• **YOUR TASK**: Scan the records below for the line with "Algorithm 1: LUBJOIN" and the line with "Table 3. Number". Repeat those two lines and every line between them exactly, and nothing else.

(RECORDS PROVIDED)

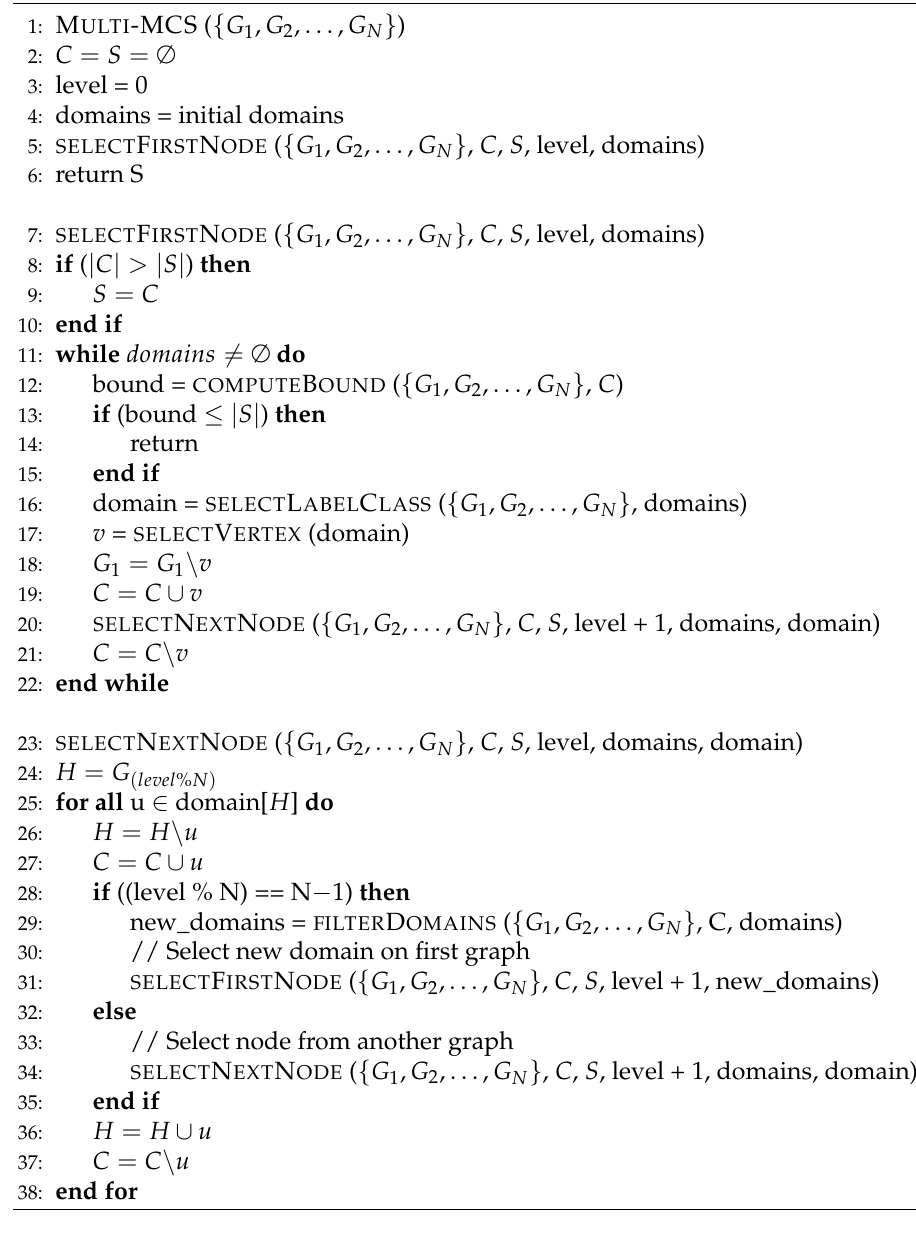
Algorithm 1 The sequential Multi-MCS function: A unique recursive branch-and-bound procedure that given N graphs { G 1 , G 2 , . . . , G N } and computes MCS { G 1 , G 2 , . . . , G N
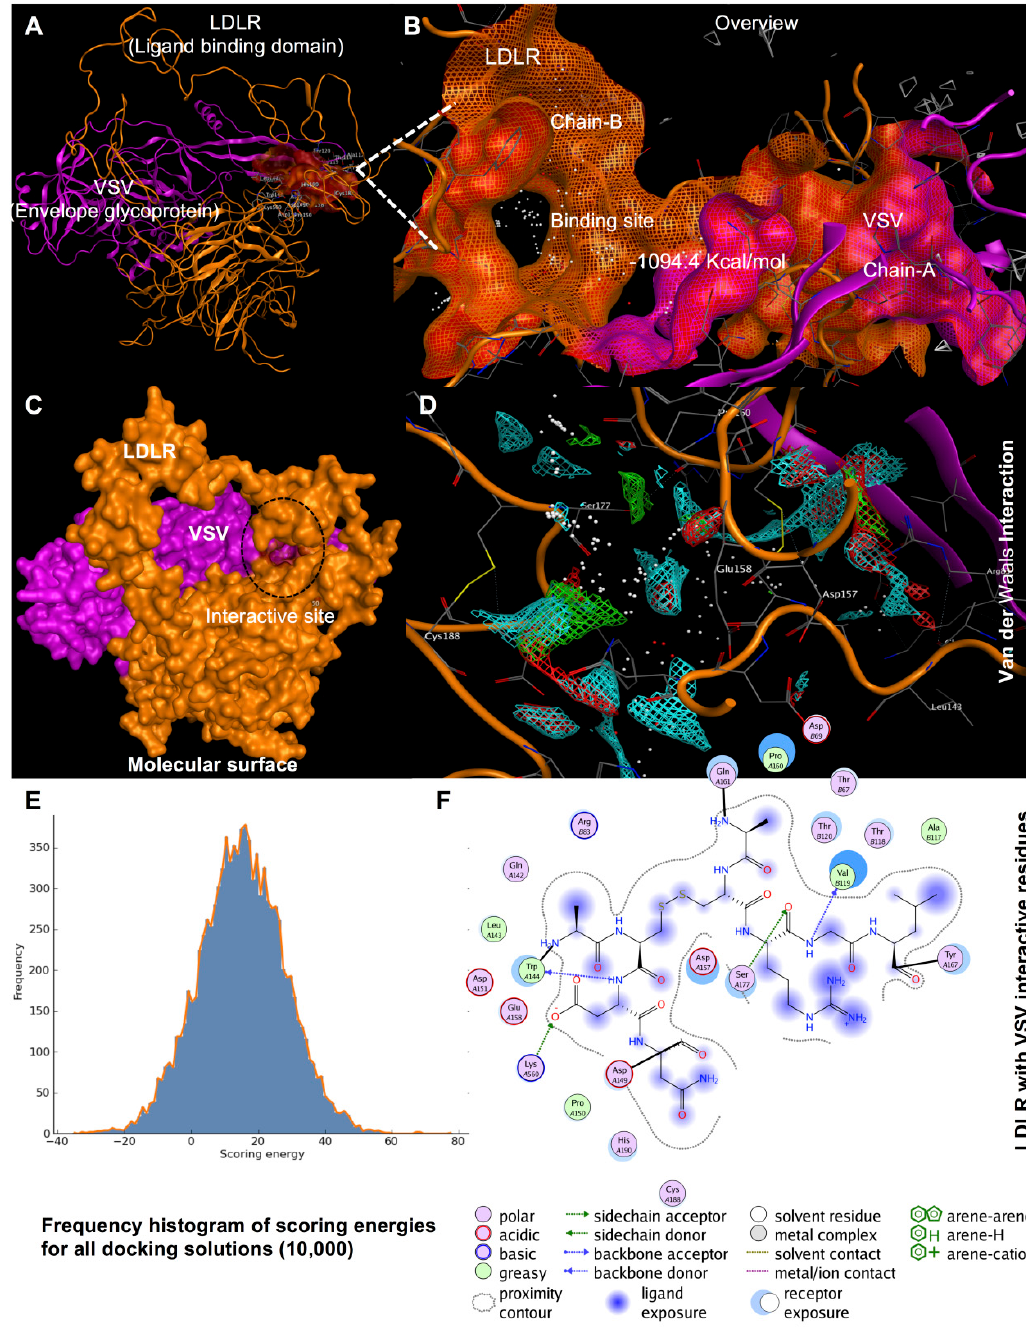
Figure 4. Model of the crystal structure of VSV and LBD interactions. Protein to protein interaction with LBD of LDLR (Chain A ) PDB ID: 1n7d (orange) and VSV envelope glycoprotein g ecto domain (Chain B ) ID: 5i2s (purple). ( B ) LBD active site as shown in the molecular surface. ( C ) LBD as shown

(End RECORDS PROVIDED)
(RECORDS PROVIDED)

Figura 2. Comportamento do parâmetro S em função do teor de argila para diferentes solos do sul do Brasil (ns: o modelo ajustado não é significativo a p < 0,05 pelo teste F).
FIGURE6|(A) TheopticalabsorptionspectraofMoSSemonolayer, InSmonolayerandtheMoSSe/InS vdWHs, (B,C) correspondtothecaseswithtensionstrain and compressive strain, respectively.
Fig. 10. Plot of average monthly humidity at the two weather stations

(End RECORDS PROVIDED)
(RECORDS PROVIDED)

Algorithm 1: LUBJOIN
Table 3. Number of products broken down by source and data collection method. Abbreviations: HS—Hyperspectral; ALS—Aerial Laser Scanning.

(End RECORDS PROVIDED)

• **EXPECTED ANSWER**:
Algorithm 1: LUBJOIN
Table 3. Number of products broken down by source and data collection method. Abbreviations: HS—Hyperspectral; ALS—Aerial Laser Scanning.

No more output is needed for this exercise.